Text shown:
Any such alterations, modifications, additions, or improvements permitted to be
made shall be paid for by the Lessee and shall become the property of the Lessor
if Lessee defaults in its obligation to purchase the Aircraft pursuant to the
terms hereof, and shall be subject to all of the terms of this Agreement.
VII. SECURITY DEPOSIT
Lessee shall pay a security deposit in the amount of sixty thousand
dollars ($60,000.00). Such security deposit shall be held in escrow at Aero
Records & Title Co., P. O. Xxx 00000, Xxxxxxxx Xxxx, XX 00000, 0000 Xxxxx
Xxxxxxxx Xxxxx, Xxxxxxxx Xxxx, Xxxxxxxx 00000 (0-000-000-0000).
VIII. LEASE RATE
A. BASE MONTHLY RATE. In consideration of the lease of the Aircraft,
Lessee agrees to pay Lessor a base monthly rental amount of Thirty Thousand
Dollars ($30,000.00) per month ("Base Rent"). Upon the Effective Date (and prior
to the delivery of the Aircraft by the Lessor to the Lessee), the first month's
payments of Base Rent shall be paid to Lessor. Thereafter, subsequent payments
of Base Rent shall be made each month thereafter during the term of this Lease
on the same day of the month as the Effective Date. In the event any monthly
payment is not received within 5 business days of it's respective due date, the
Lessee will be in default. The Lessee will have ten days to cure the default,
and in the event such default is not cured, the Lessor may take possession of
the Aircraft from the Lessee and the deposit shall be forfeited by the Lessee
and deemed earned by the Lessor.

Required action 1:
Answer these questions about the aircraft lease text:
(a) Who pays for permitted alterations, modifications, additions, or improvements?
(b) What is the amount of the security deposit?
(c) How many days does the Lessee have to cure a default on a monthly payment?
Required action 2: Carry on the aircraft lease text from the point where it stops.

Excerpted records:
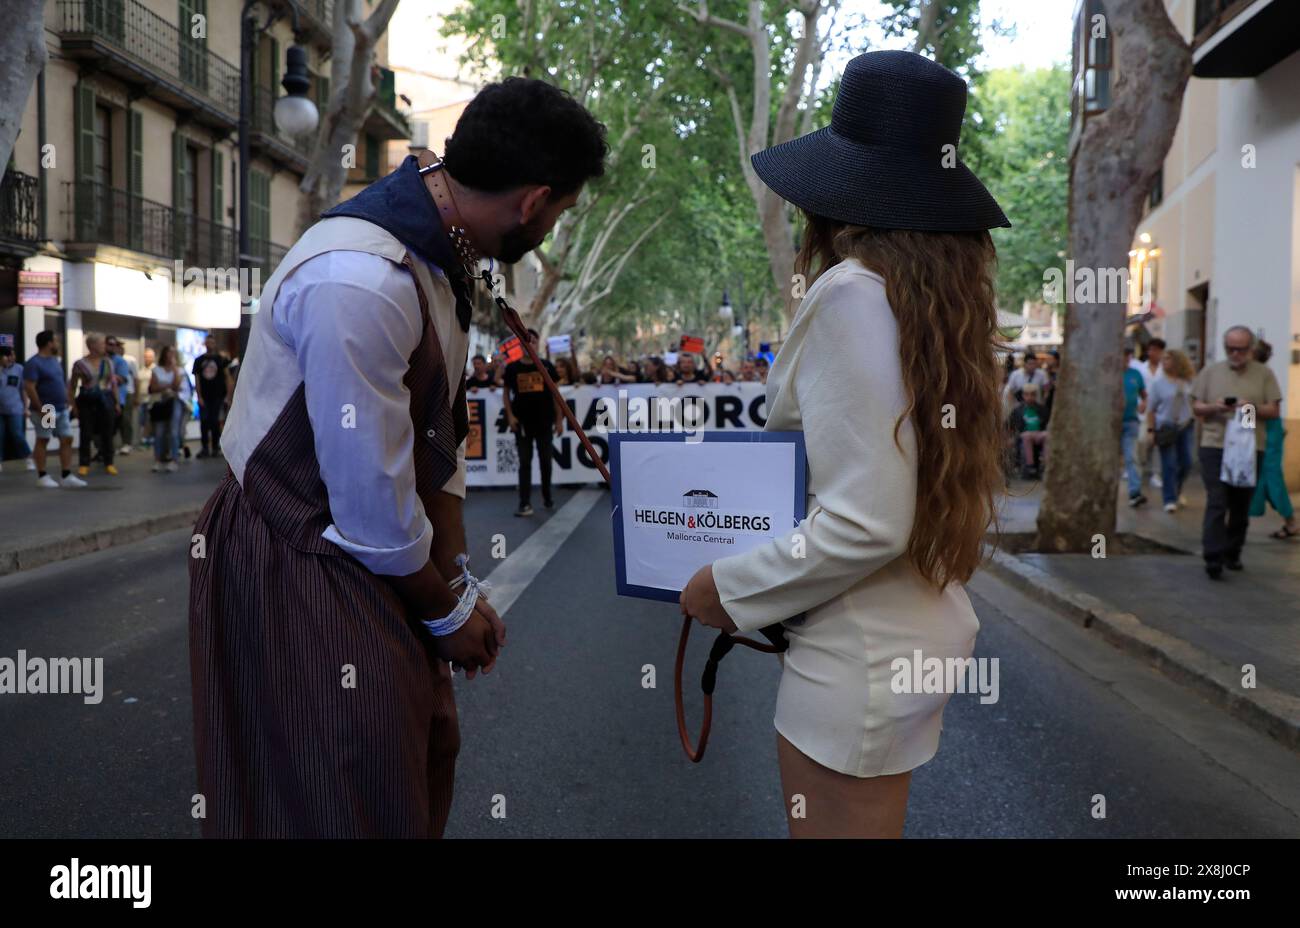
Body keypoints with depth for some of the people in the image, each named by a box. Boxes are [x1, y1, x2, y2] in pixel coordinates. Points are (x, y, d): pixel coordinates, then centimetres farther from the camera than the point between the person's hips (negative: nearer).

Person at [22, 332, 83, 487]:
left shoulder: (56, 361, 13)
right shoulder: (34, 363, -13)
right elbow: (29, 388, -19)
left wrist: (65, 403, 15)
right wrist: (41, 410, -20)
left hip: (62, 410, 8)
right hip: (45, 410, -8)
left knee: (67, 440, 3)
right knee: (43, 441, 2)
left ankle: (67, 476, 6)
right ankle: (42, 476, 10)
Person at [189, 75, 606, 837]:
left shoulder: (441, 247, -1)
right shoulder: (358, 282, -31)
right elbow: (370, 497, -25)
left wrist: (456, 573, 6)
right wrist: (448, 609, -9)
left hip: (372, 553, 9)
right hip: (296, 569, -8)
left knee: (425, 753, 19)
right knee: (355, 799, 5)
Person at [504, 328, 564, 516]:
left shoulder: (547, 366, 3)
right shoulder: (512, 368, 2)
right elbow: (506, 393, 8)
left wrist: (559, 419, 2)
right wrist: (510, 415, -5)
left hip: (544, 421, 1)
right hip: (522, 422, -1)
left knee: (545, 460, 10)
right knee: (525, 462, -2)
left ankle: (547, 497, 27)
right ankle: (525, 503, -4)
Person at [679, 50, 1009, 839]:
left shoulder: (853, 293, -20)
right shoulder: (944, 293, 3)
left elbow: (864, 524, -24)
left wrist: (730, 588, -11)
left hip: (860, 654, -8)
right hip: (923, 629, 8)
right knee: (872, 822, 24)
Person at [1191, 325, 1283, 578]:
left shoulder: (1264, 374, 8)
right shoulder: (1210, 372, 9)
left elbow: (1274, 411, 4)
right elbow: (1196, 408, 9)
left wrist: (1252, 408, -15)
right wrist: (1214, 408, -12)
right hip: (1214, 447, -1)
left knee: (1241, 507, 9)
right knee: (1216, 503, -10)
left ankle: (1232, 554, 21)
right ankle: (1213, 559, -13)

Task result 1:
(a) The Lessee.
(b) Sixty thousand dollars ($60,000.00).
(c) Ten days.

Task result 2:
B. "MSP COST". In addition to the payments of Base Rent, Lessee shall
also pay to Lessor on a monthly basis at the end of each month an amount equal
to One Hundred Thirty and 02/100's Dollars ($103.02) per operating hour per
engine during the preceding month (the "MSP Cost"). Such MSP Cost to be paid by
the Lessee is subject to price escalation beginning January 2004 as described in
Section B. of Exhibit A. to the Maintenance Service Plan Executive Operator
Contract (the "MSP Contract") dated November 8, 2003 between Honeywell and the
Lessor. IN the event the Lessee operates the Aircraft for less than 150
operating hours in any given 12 (twelve) month period (as measured from the
Effective Date), the Lessee shall be responsible for the minimum MSP Service
Charge. Such MSP Service Charge shall be calculated as 150 operating hours per
engine (300 operating hours total) multiplied by the MSP Rate per engine in
effect at the time, less the monthly MSP Cost previously remitted to the Lessee
during such period. In the event the lessee elects the extend the lease for the
six (6) month period, such MSP Service Charge will be based upon prorated
operating hours of 75 per engine (150 operating hours total).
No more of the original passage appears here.